Transparency is really key. A Registered Report will provide some safety nets in terms of ensuring people declare the changes that were made and that they were reviewed by independent experts. But even in a classical (or exploratory) research article, the solution to this problem is simply transparent reporting. If data must be removed for justifiable posthoc reasons, then this should be declared explicitly. The excluded data should be made available so others can inspect it for themselves. Your mileage may vary with regard to some choices, but as long as it is clear why certain decisions were made this is simply a matter for debate. The big problem with all this is that the incentives in scientific publishing still work against this. As far as many high impact journals are concerned, data cleanliness is next to godliness. However justified the reasons may be, a study where some data were excluded posthoc inevitably looks messier than one where those exclusions are simply hidden.
Some have argued for rather Orwellian measures of publishing lab books with detailed records alongside research studies. I haven’t used a “lab book” since the mid-noughties. We have digital records of experiments we conducted, which are less prone to human error. Insofar as this is possible, such records are shared as part of published data sets. I have actually heard of some people who upload each experimental data set automatically as soon as it is collected. For one thing, this is only realistic for relatively small data (e.g. psychophysics or some cognitive psychology experiments perhaps). It doesn’t seem particularly feasible for a lot of research producing big files. It also just seems over-the-top to me. More importantly, this might be illegal in some jurisdictions (data sharing rules where I live are rather strict, in fact I sometimes wonder if any of my open science oriented colleagues aren’t breaking the law).
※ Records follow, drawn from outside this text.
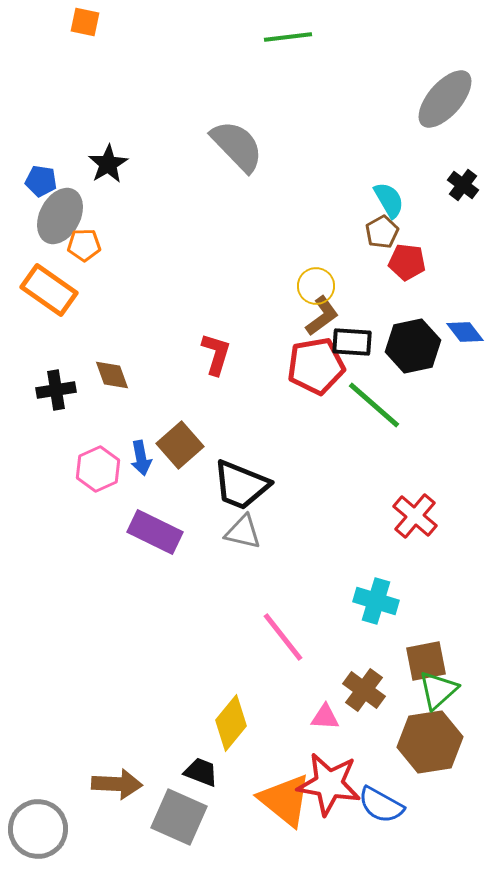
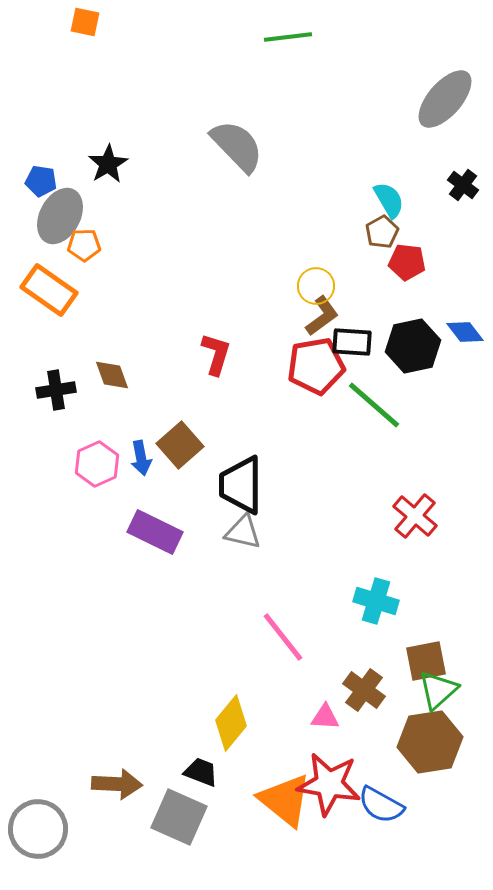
pink hexagon at (98, 469): moved 1 px left, 5 px up
black trapezoid at (241, 485): rotated 68 degrees clockwise
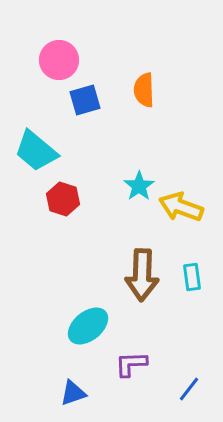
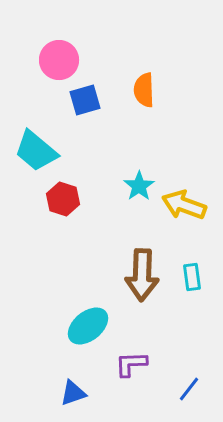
yellow arrow: moved 3 px right, 2 px up
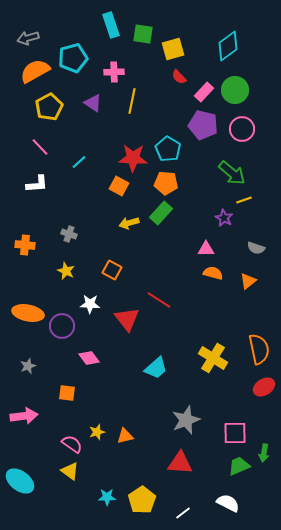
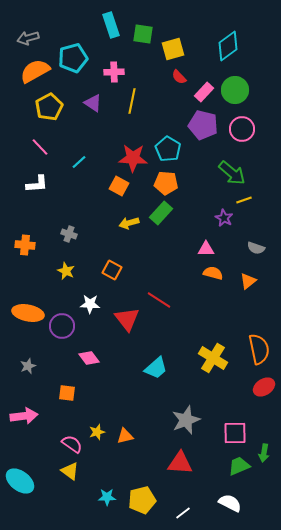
yellow pentagon at (142, 500): rotated 20 degrees clockwise
white semicircle at (228, 503): moved 2 px right
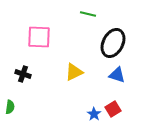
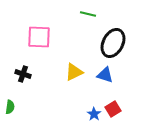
blue triangle: moved 12 px left
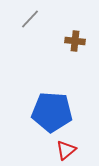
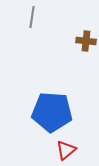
gray line: moved 2 px right, 2 px up; rotated 35 degrees counterclockwise
brown cross: moved 11 px right
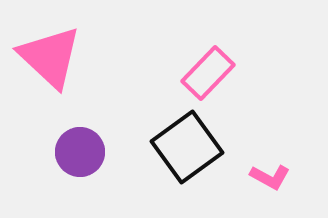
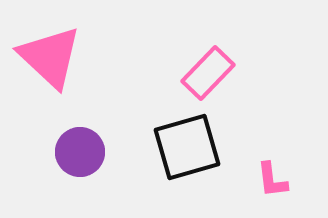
black square: rotated 20 degrees clockwise
pink L-shape: moved 2 px right, 3 px down; rotated 54 degrees clockwise
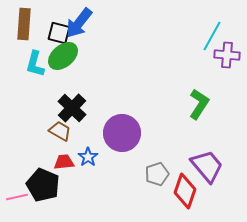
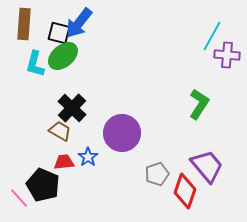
pink line: moved 2 px right, 1 px down; rotated 60 degrees clockwise
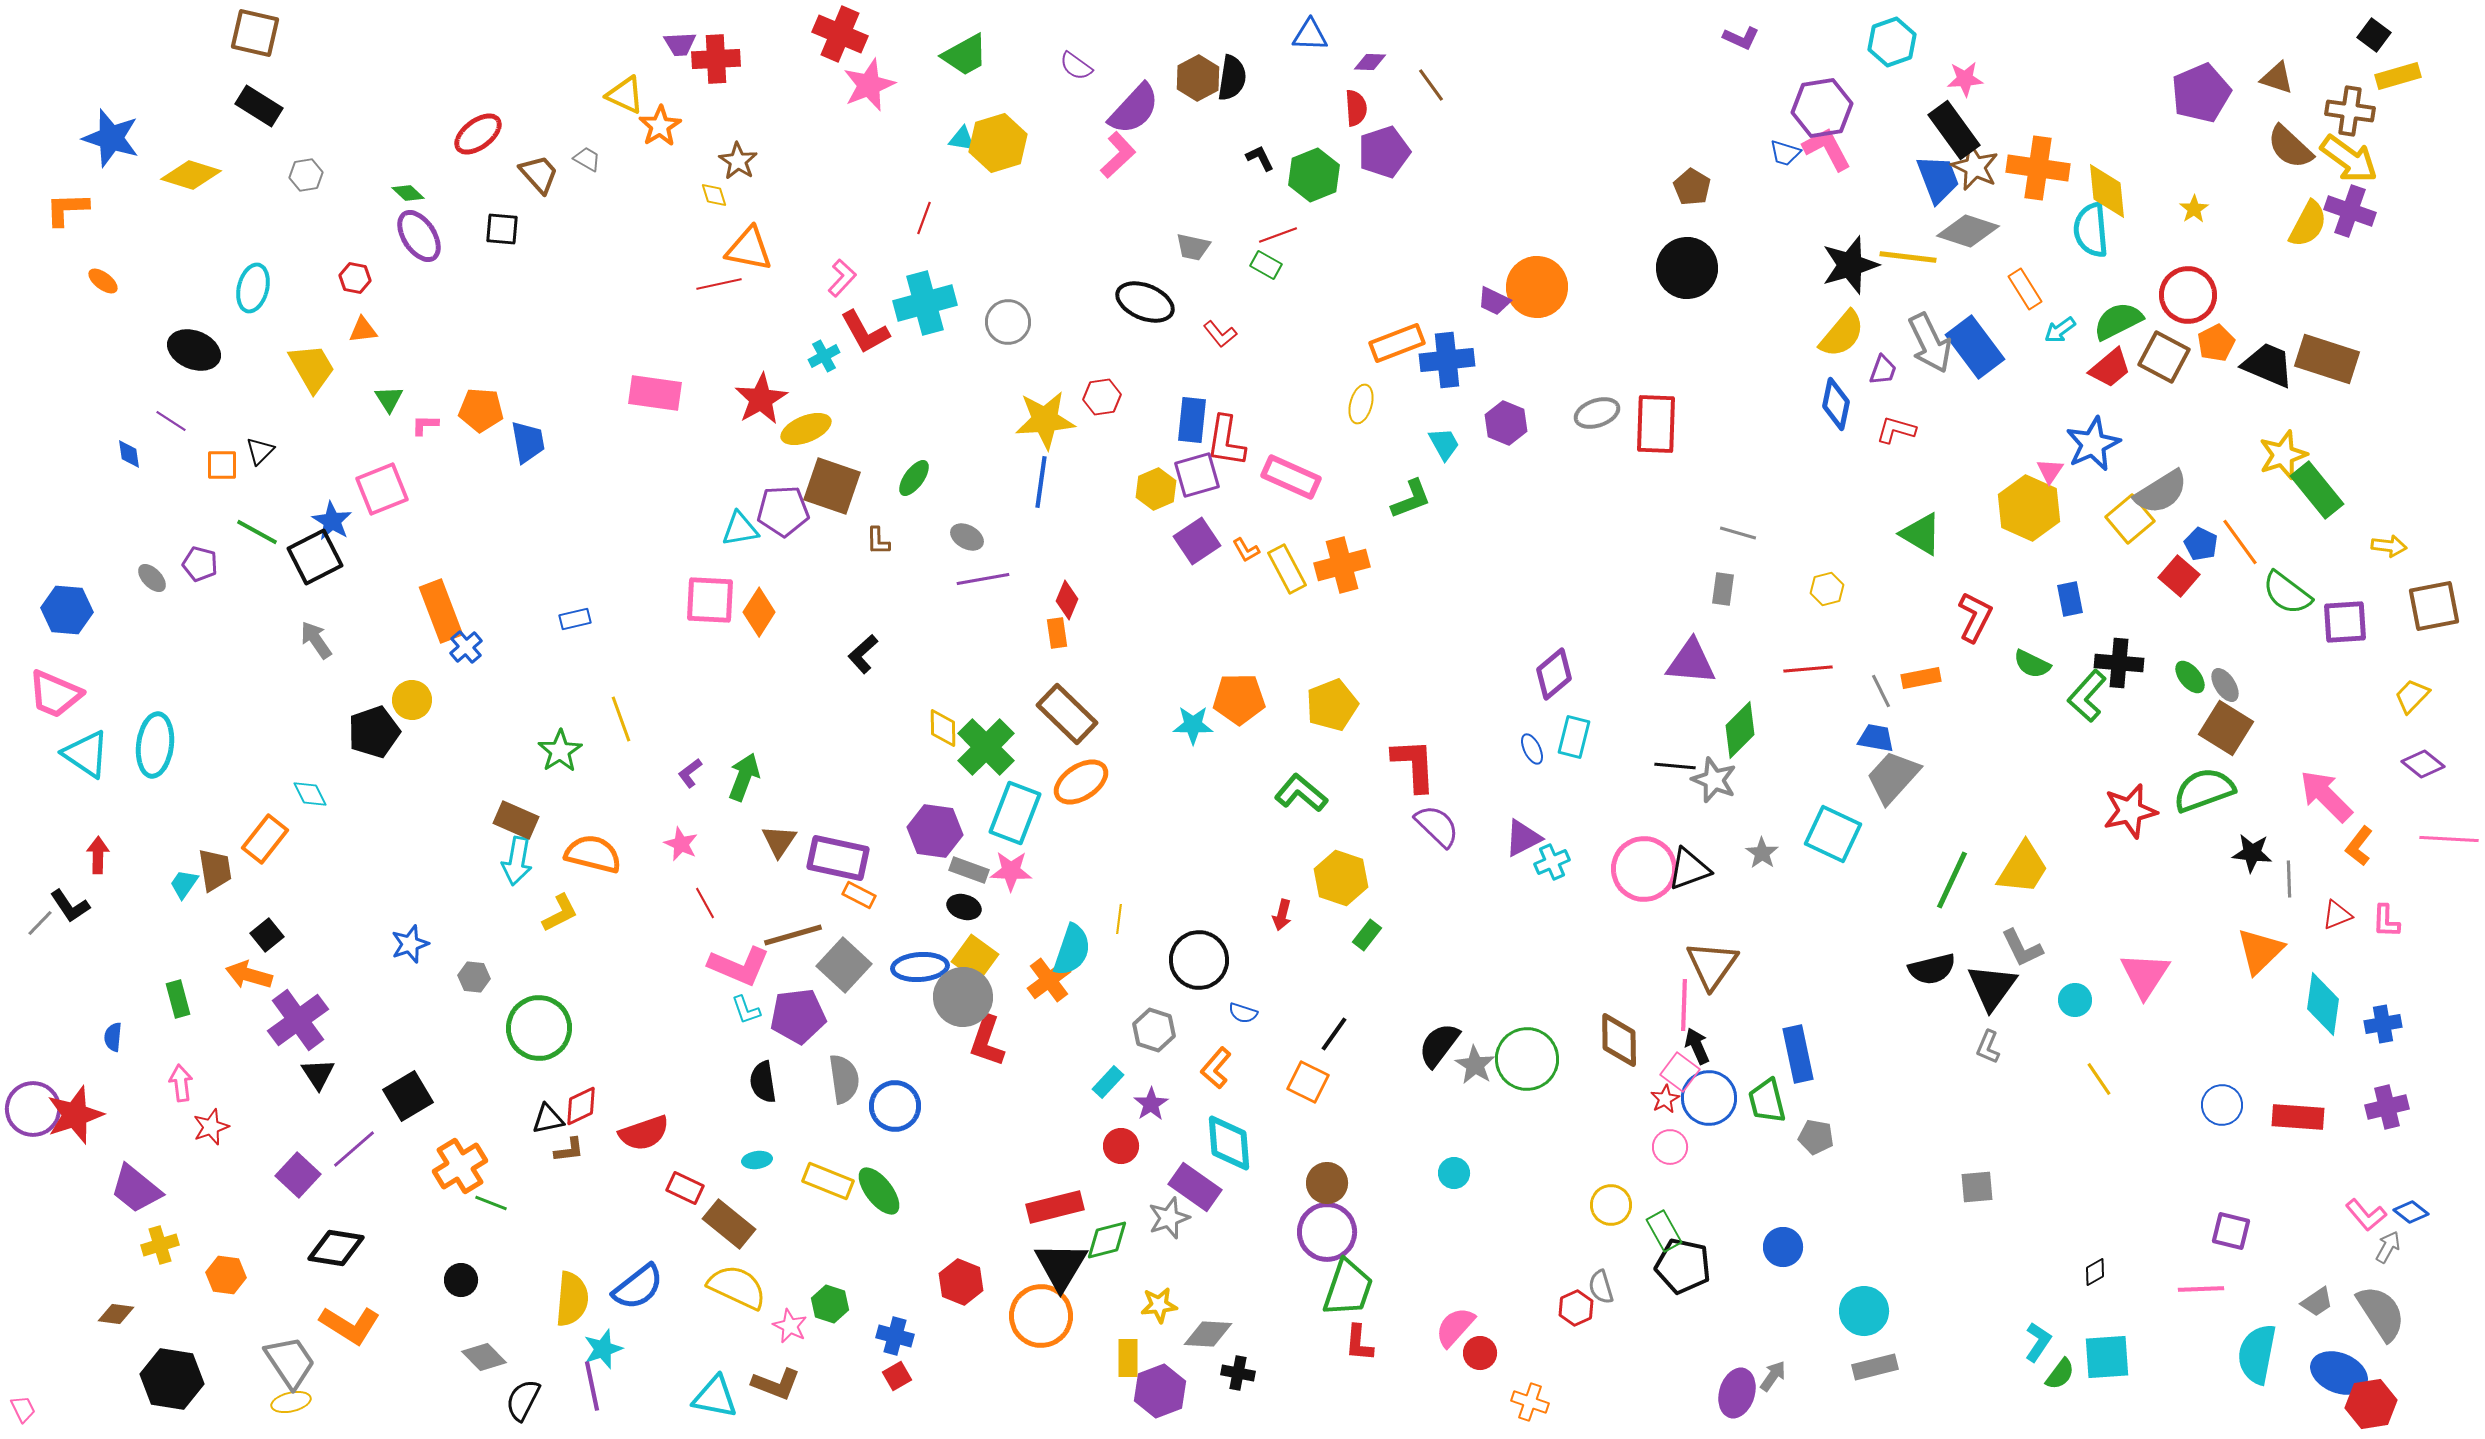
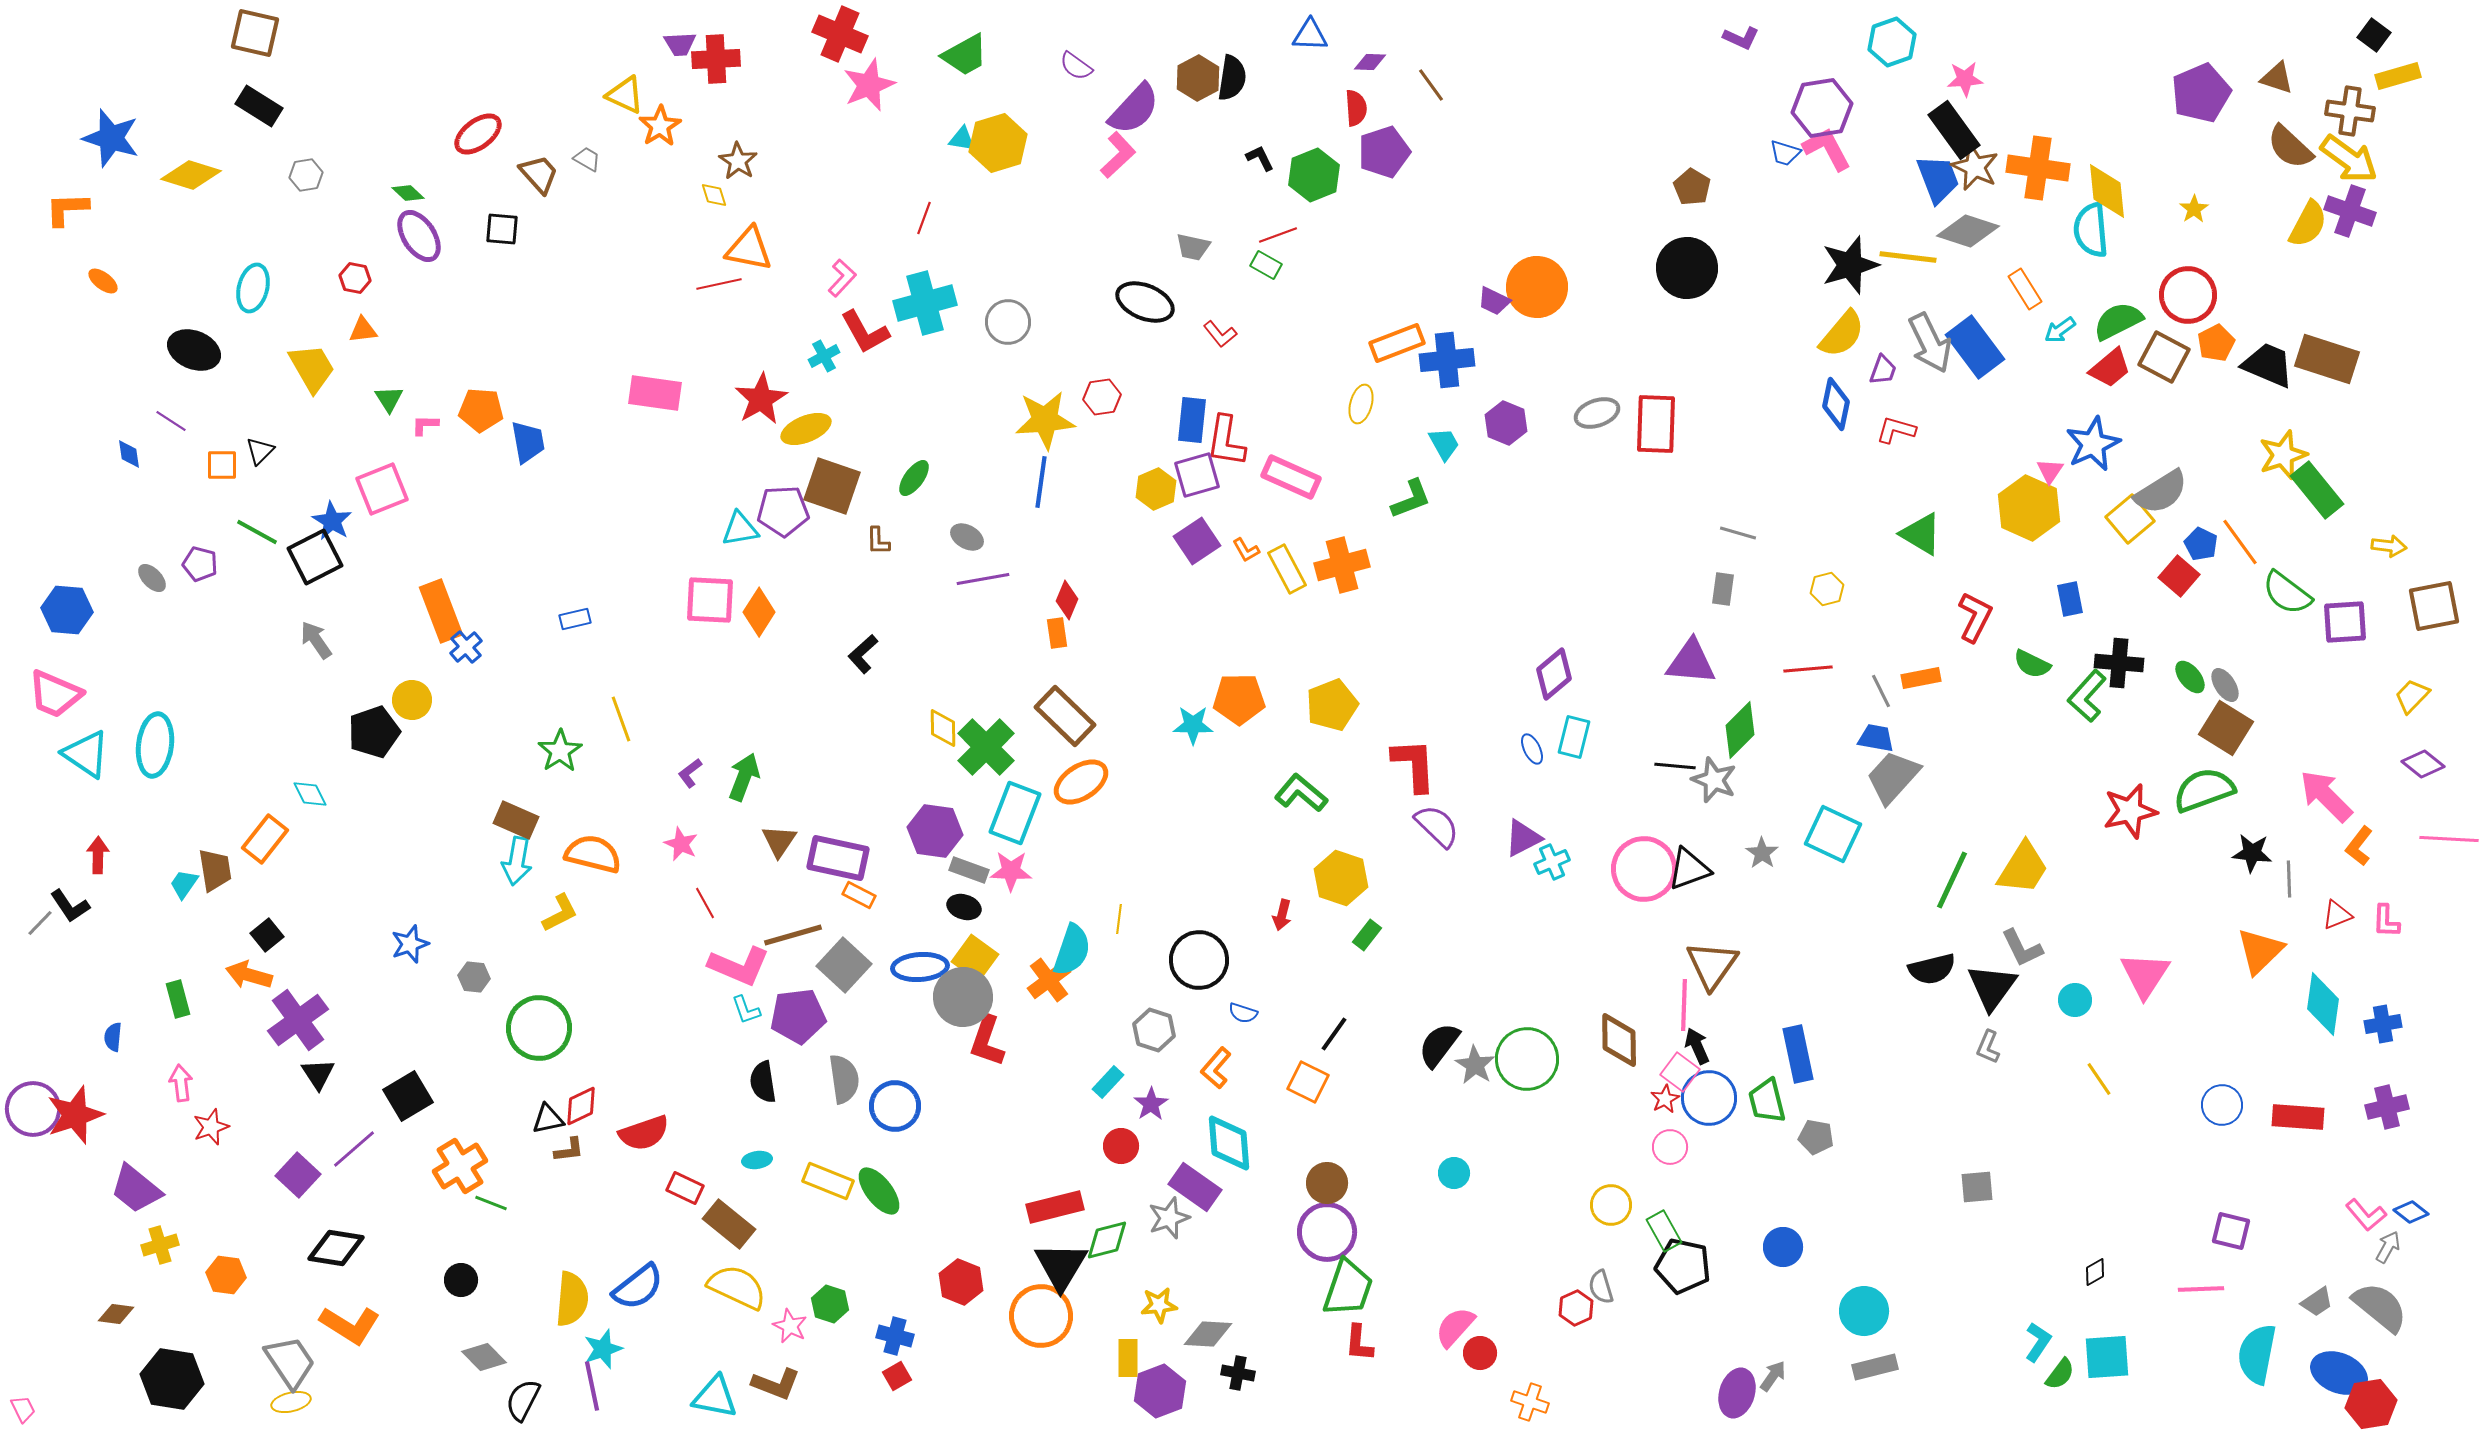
brown rectangle at (1067, 714): moved 2 px left, 2 px down
gray semicircle at (2381, 1313): moved 1 px left, 6 px up; rotated 18 degrees counterclockwise
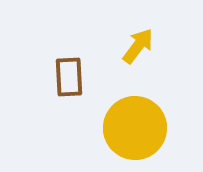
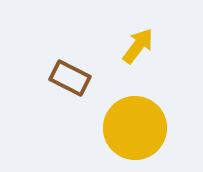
brown rectangle: moved 1 px right, 1 px down; rotated 60 degrees counterclockwise
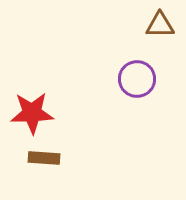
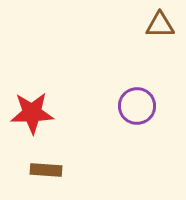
purple circle: moved 27 px down
brown rectangle: moved 2 px right, 12 px down
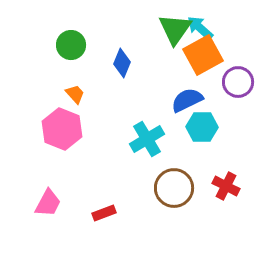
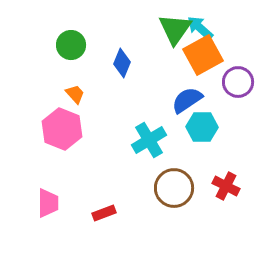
blue semicircle: rotated 8 degrees counterclockwise
cyan cross: moved 2 px right, 1 px down
pink trapezoid: rotated 28 degrees counterclockwise
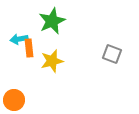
In the end, such ideas seem to treat the symptom and not the cause. We need to change the climate to make research more transparent. For this it is imperative that editors and reviewers remember that real data are messy. Obviously, if a result only emerges with extensive posthoc exclusions and the problems with the data set are mounting, there can be good reasons to question the finding. But it is crucial that researchers feel free to do the right thing.